Fehmi KORU
Seçimleri fazlasıyla ciddiye alan ülkelerin en başına Türkiye’yi yazabiliriz.
Halkımız erken kazanılmış seçme hakkını kullanırken zaten ciddi davranır; bunu 1876’dan beri her eline geçen fırsatta ispat etmiştir. Her seçimi bu tezi test etmek için mercek altına alıp sandıktan çıkan sonuç yerine alternatifinin gerçekleştiğini varsaydığınızda halkın bu özelliğini rahatlıkla görebilirsiniz.
Pek az istisnası vardır; sandık genellikle en doğruya yakın sonucu veriyor bizde.
‘Ciddiye alma’ konusunda meramım halkımızın seçimlere yaklaşımı değil; bizde seçim sistemiyle ilgili yasal çerçeve de başka demokratik ülkelerle mukayese edildiğinde işi çok ciddiye aldığımızın işaretlerini taşır.
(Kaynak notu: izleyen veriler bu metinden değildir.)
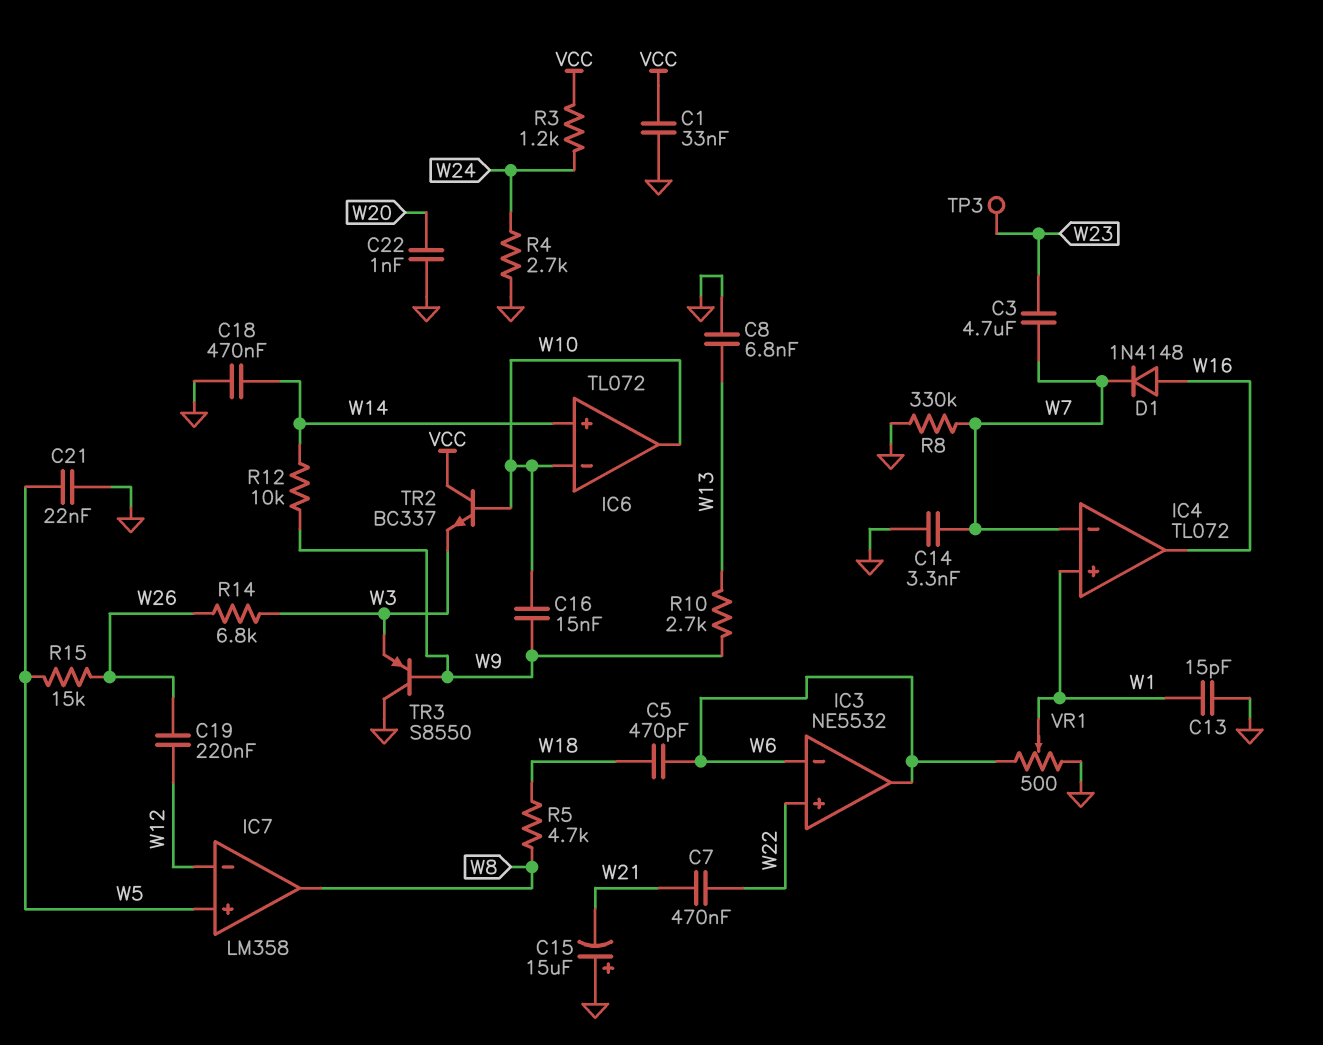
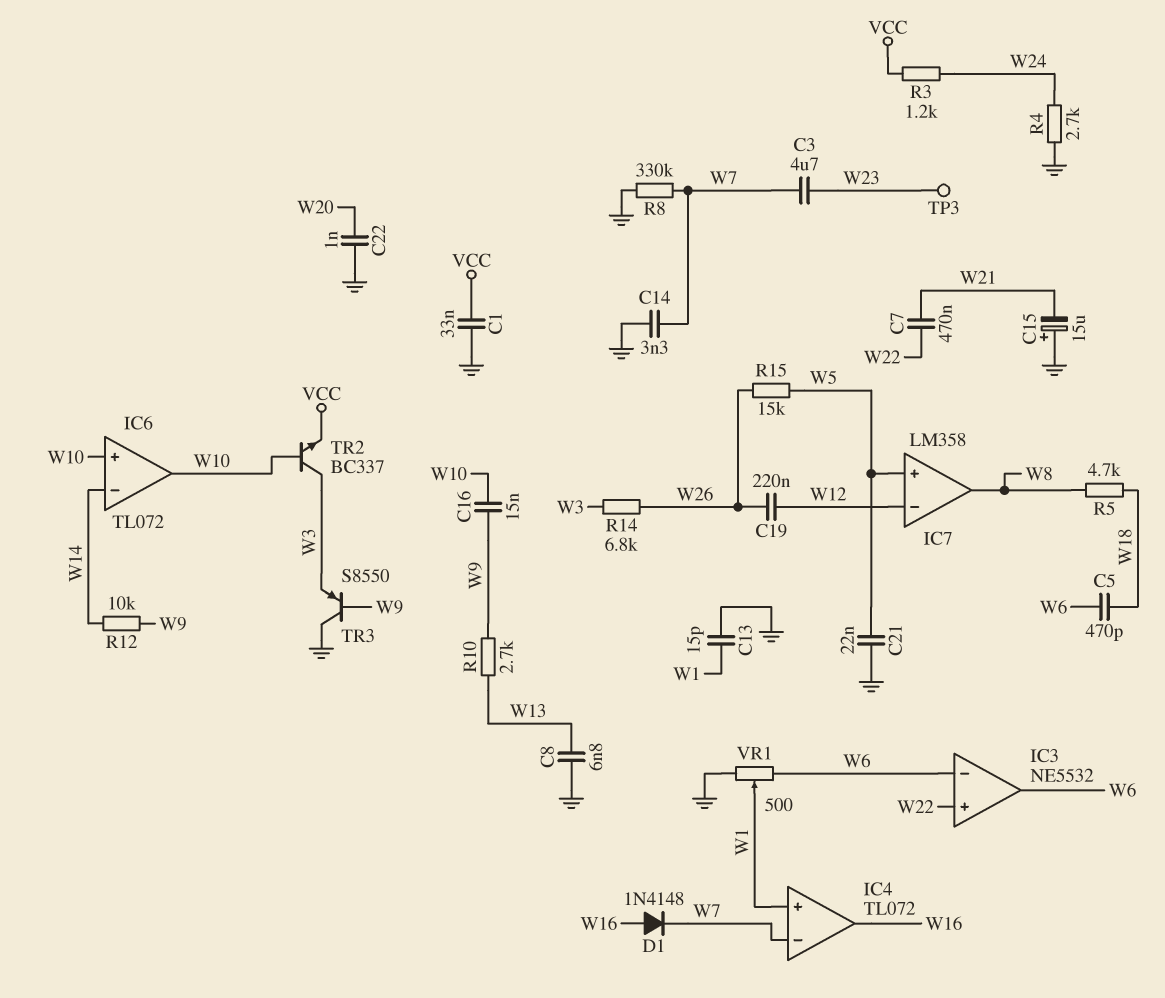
C18: 470nF (GND, W14) -> none
IC6 pin in+: W14 -> W10
IC6 pin in-: W10 -> W14
TR2: NPN BC337 (B W10, C VCC, E W3) -> NPN BC337 (B W10, C W3, E VCC)

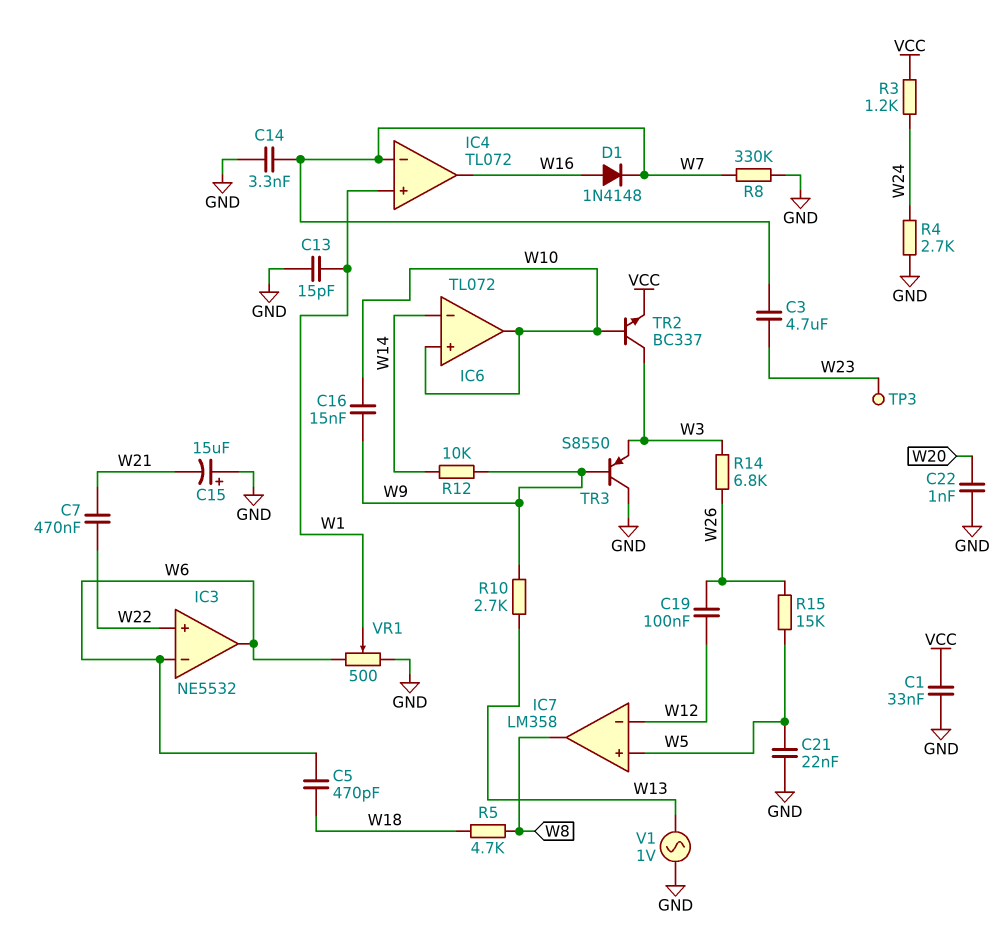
C8: 6.8nF (GND, W13) -> none
C19: 220nF (W12, W26) -> 100nF (W12, W26)
V1: none -> AC 1V (GND, W13)

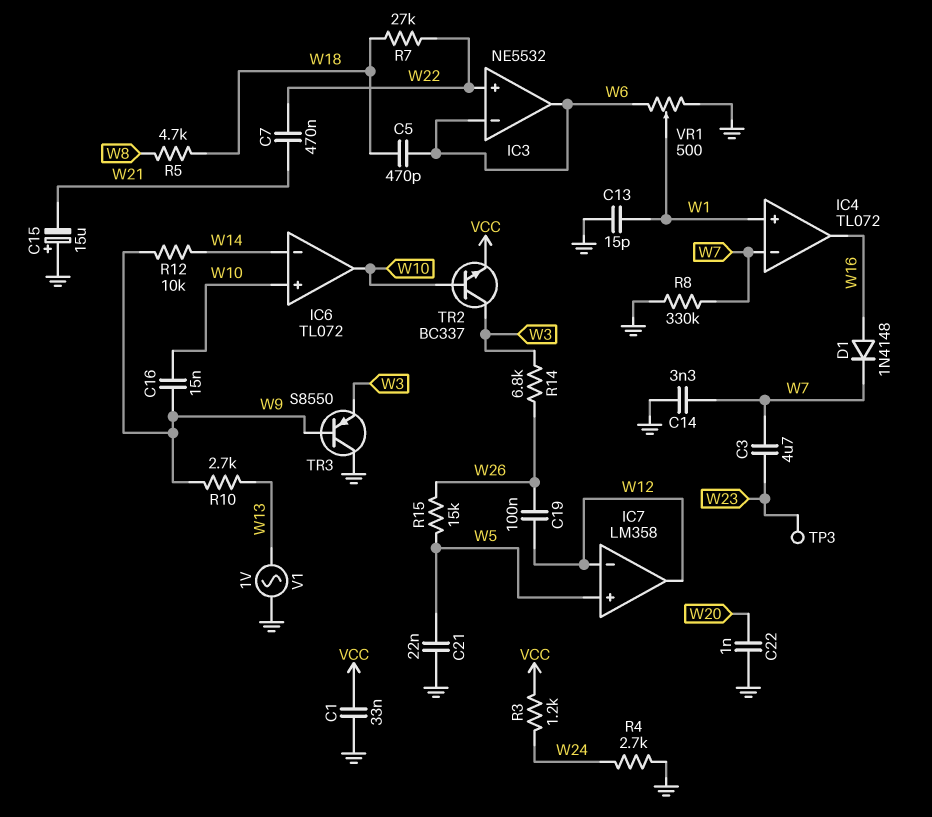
IC7 pin out: W8 -> W12
R7: none -> 27k (W18, W22)

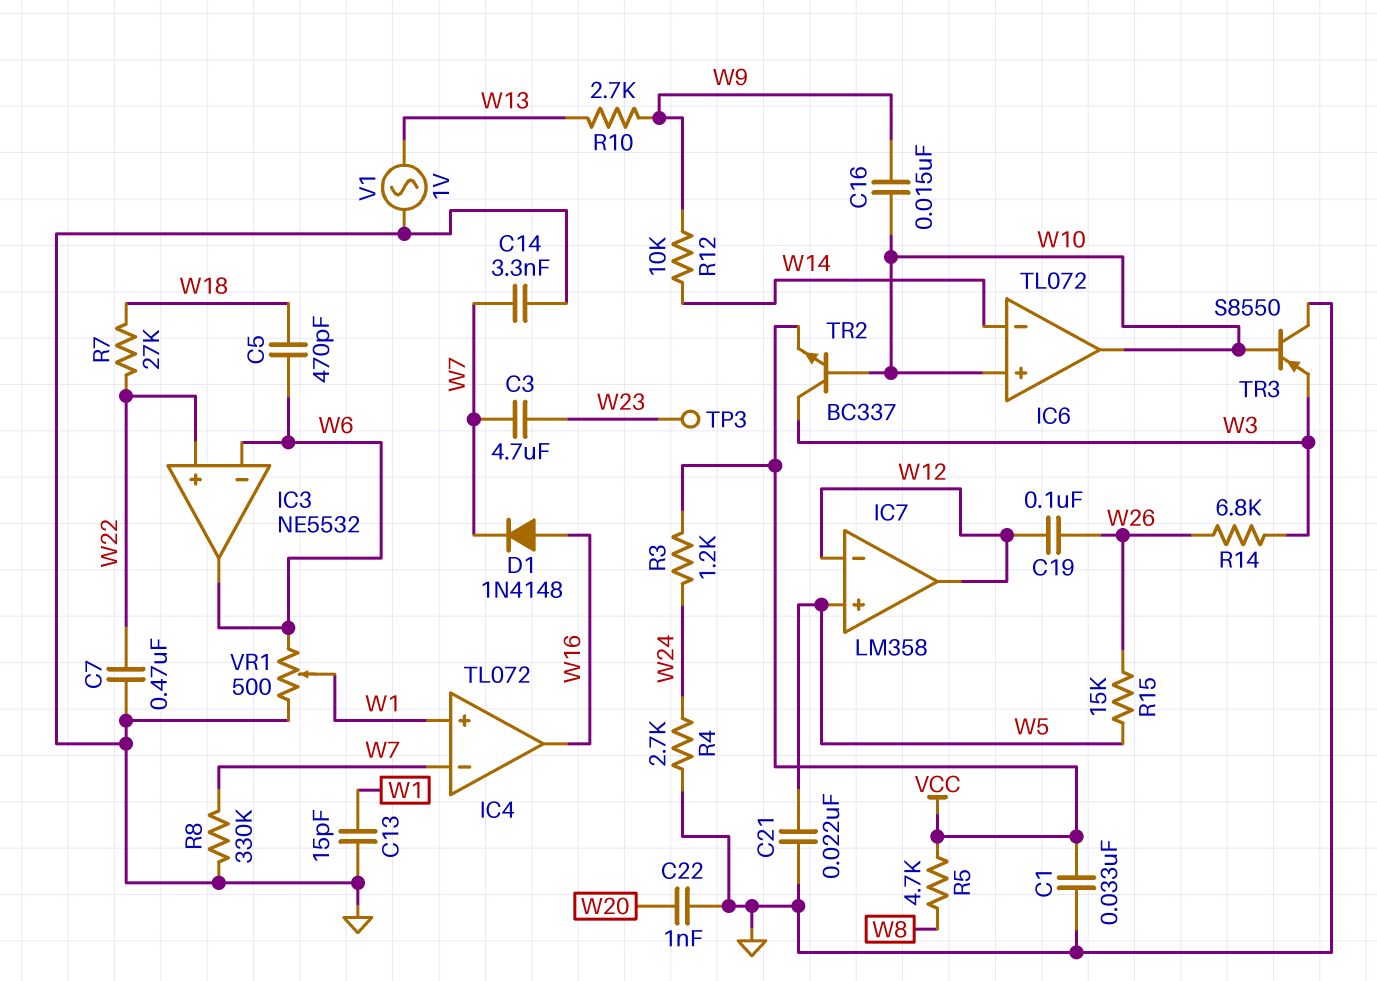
C7: 470nF (W21, W22) -> 470nF (GND, W22)
C15: 15uF (plus GND, minus W21) -> none
R5: 4.7k (W8, W18) -> 4.7k (VCC, W8)
TR3: PNP S8550 (B W9, C GND, E W3) -> PNP S8550 (B W10, C GND, E W3)

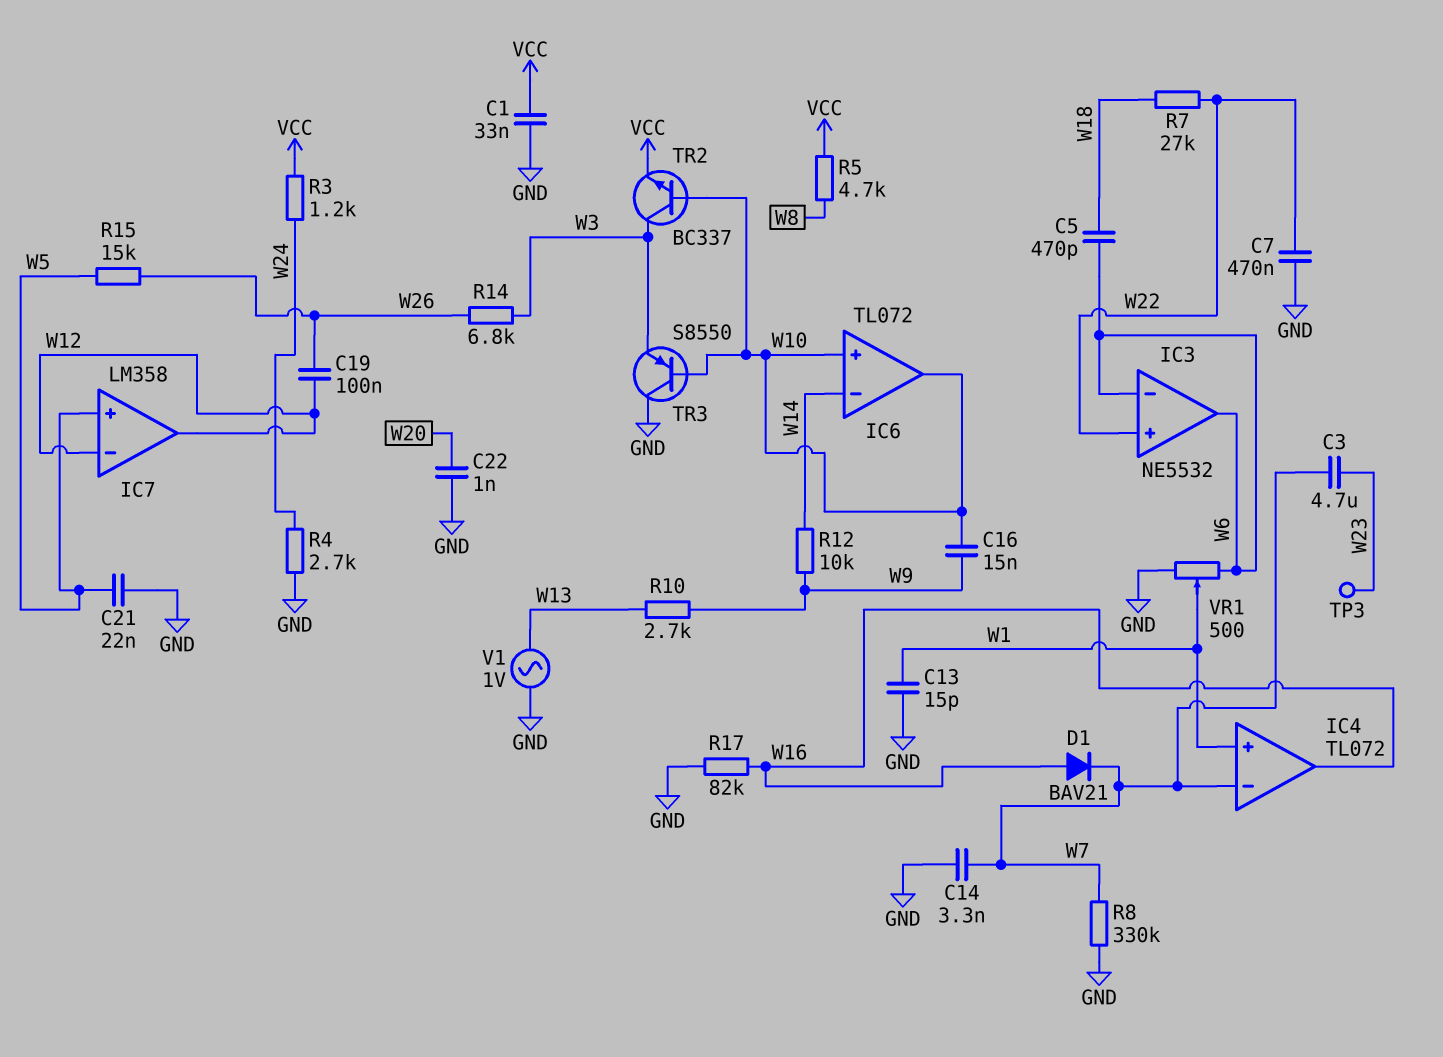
D1: diode 1N4148 (A W16, K W7) -> diode BAV21 (A W16, K W7)
R17: none -> 82k (GND, W16)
Özellikle de seçim yasakları konusu…
Artık farklı bir çağdayız
Yüksek Seçim Kurulu‘nun (YSK) açıkladığı takvim günümüzün şartlarıyla fazla bağdaşmıyor. Seçim sürecinin son 10 gününe ait takvimin ‘serbest’ bıraktığı unsurlar zaten çok önceden başlayarak yapılan propaganda faaliyetleri; ancak ‘yasakladıkları’ artık demode olmuş şeyler…
Onları yeniden gözden geçirerek günümüze uydurmak şart.
Örnek olsun diye bir konuyu ele alayım. TSK takvim açıklamasından şu ‘yasağı’ dikkatle okuyun:
“Oy verme gününden önceki 10 günlük sürede, yazılı, sözlü ve görsel basın ve yayın araçları ile kamuoyu araştırmaları, anketler, tahminler, bilgi ve iletişim telefonları yoluyla mini referandum gibi adlarla bir siyasi partinin veya adayın lehinde veya aleyhinde veya vatandaşın oyunu etkileyecek biçimde yayın yapılması ve herhangi bir surette dağıtımı yasaktır.”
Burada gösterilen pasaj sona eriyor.